France

Réforme des retraites : « Sans nous, il n’y a pas de vacances », les saisonniers se mobilisent aussi en station

Comme d’autres corps de métiers, les salariés des remontées mécaniques feront grève mardi pour protester contre la réforme des retraites. Les syndicats FO et CGT du secteur ont annoncé qu’ils « porteraient la voix de tous les saisonniers », car très peu peuvent se mobiliser.

C’est le cas d’Emma, 23 ans, qui entame sa deuxième saison dans les Alpes. Cette réceptionniste ne pourra pas débrayer car elle n’est pas titularisée. « Difficile » de se mobiliser sans risquer d’être « virée ». En attendant, elle « soutient entièrement la cause ».
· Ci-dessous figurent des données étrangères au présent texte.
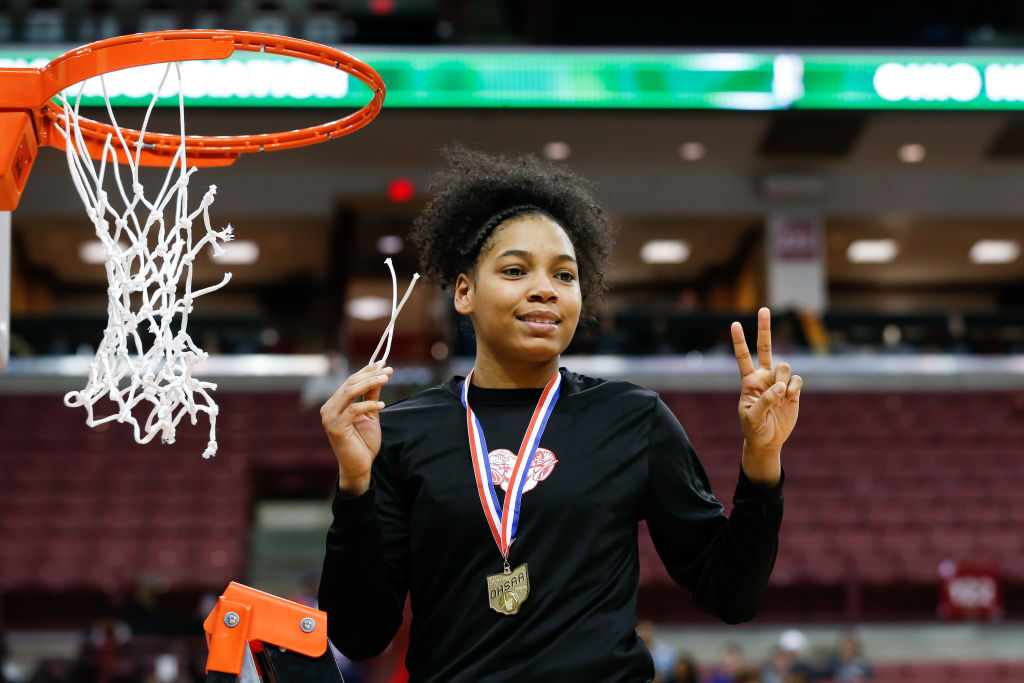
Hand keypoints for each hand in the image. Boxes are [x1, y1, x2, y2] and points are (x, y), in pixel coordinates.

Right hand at [320, 363, 392, 495]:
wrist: (359, 466)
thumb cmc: (364, 442)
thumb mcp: (371, 415)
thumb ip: (372, 396)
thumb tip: (380, 376)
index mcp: (335, 404)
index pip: (350, 381)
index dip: (366, 371)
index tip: (383, 364)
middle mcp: (329, 408)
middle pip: (350, 384)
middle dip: (370, 375)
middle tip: (388, 371)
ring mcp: (330, 418)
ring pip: (349, 393)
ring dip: (369, 384)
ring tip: (386, 379)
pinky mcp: (335, 428)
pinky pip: (352, 410)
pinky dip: (368, 405)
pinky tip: (383, 405)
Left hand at [731, 308, 801, 485]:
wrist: (768, 440)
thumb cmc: (754, 428)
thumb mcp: (752, 417)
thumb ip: (764, 401)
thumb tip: (780, 387)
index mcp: (748, 381)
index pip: (743, 357)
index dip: (739, 341)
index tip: (734, 324)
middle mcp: (764, 376)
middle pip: (765, 347)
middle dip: (764, 328)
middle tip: (763, 309)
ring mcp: (779, 381)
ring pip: (785, 366)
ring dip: (783, 379)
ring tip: (780, 396)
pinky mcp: (793, 389)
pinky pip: (797, 380)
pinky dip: (794, 389)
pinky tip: (789, 399)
« Cette réforme m’inquiète »

« Cette réforme m’inquiète énormément, lâche-t-elle. Je suis jeune, ça concerne mon avenir. » Selon elle, « personne ne se rend compte de la difficulté du métier, encore moins le gouvernement qui oublie les saisonniers à chaque réforme ». Elle a fait le choix de cette vie mais « ça ne veut pas dire [qu’elle] accepte d’être encore plus précaire ». « Si cette loi passe, les mois en intersaison ne seront pas comptabilisés. On ne peut avoir des carrières complètes en tant que saisonnier. Alors, à quel âge on va pouvoir partir en retraite et dans quelles conditions ? », interroge-t-elle.

Même si dans « le milieu des saisonniers, on ne parle pas beaucoup de la grève », elle trouve « important » de se mobiliser, surtout « sur un lieu de vacances ». « C’est sûr qu’il va y avoir des clients qui seront mécontents mais ça permet aussi de leur montrer que sans nous, il n’y a pas de vacances. »

Les syndicats ont déjà rassuré en expliquant que « les remontées fonctionneront normalement à partir du lendemain », ne voulant pas « fragiliser encore des entreprises déjà en difficulté ». Le préavis « illimité » permet de faciliter une nouvelle journée de mobilisation à l’avenir.

Une réforme qui va faire fuir les saisonniers

Les répercussions seront alors moindres que celles déjà imaginées. « Il y a des stations où ça ne bougera pas du tout, estime Sébastien, 34 ans, saisonnier. Beaucoup de jeunes sont déconnectés et ne se posent pas la question. » Cet ancien Parisien, en formation pour travailler dans les remontées mécaniques, rejoindra le mouvement « sans aucun doute ».

Il est persuadé que les conséquences du passage de cette réforme seront terribles. « Dans quelques mois, on entendra les patrons se plaindre de ne pas trouver de la main-d’œuvre », lâche-t-il. Il repense à la réforme sur l’assurance-chômage qui a déjà « fait fuir beaucoup de saisonniers ». « Elle a fait perdre 20 à 30 % des indemnités lorsqu’on est en intersaison », explique-t-il.

De quoi se plaignent les saisonniers ?

Depuis huit ans, il jongle entre la Savoie l’hiver, l’Atlantique l’été. « De quoi on se plaint hein », ironise-t-il, faisant référence aux réflexions qu’il a l’habitude d’entendre. « Entre les saisons, on se remet de l’activité intense qu’on vient de vivre, avec des horaires décalés, à rallonge. On anticipe le prochain contrat avec toute la logistique que ça entraîne et on essaie de se reposer. Parce que nous aussi, on a le droit d’avoir des vacances. »

Comme Emma, il pense que la mobilisation peut « faire changer les choses » et « faire éveiller les consciences ». Leur rêve ? « Un statut adapté, au même titre que les intermittents pour prendre en compte le rythme différent » et être « enfin pris en considération ». « La France est l’un des pays les plus visités au monde, et si c’est le cas, c’est aussi grâce à nous », conclut Sébastien.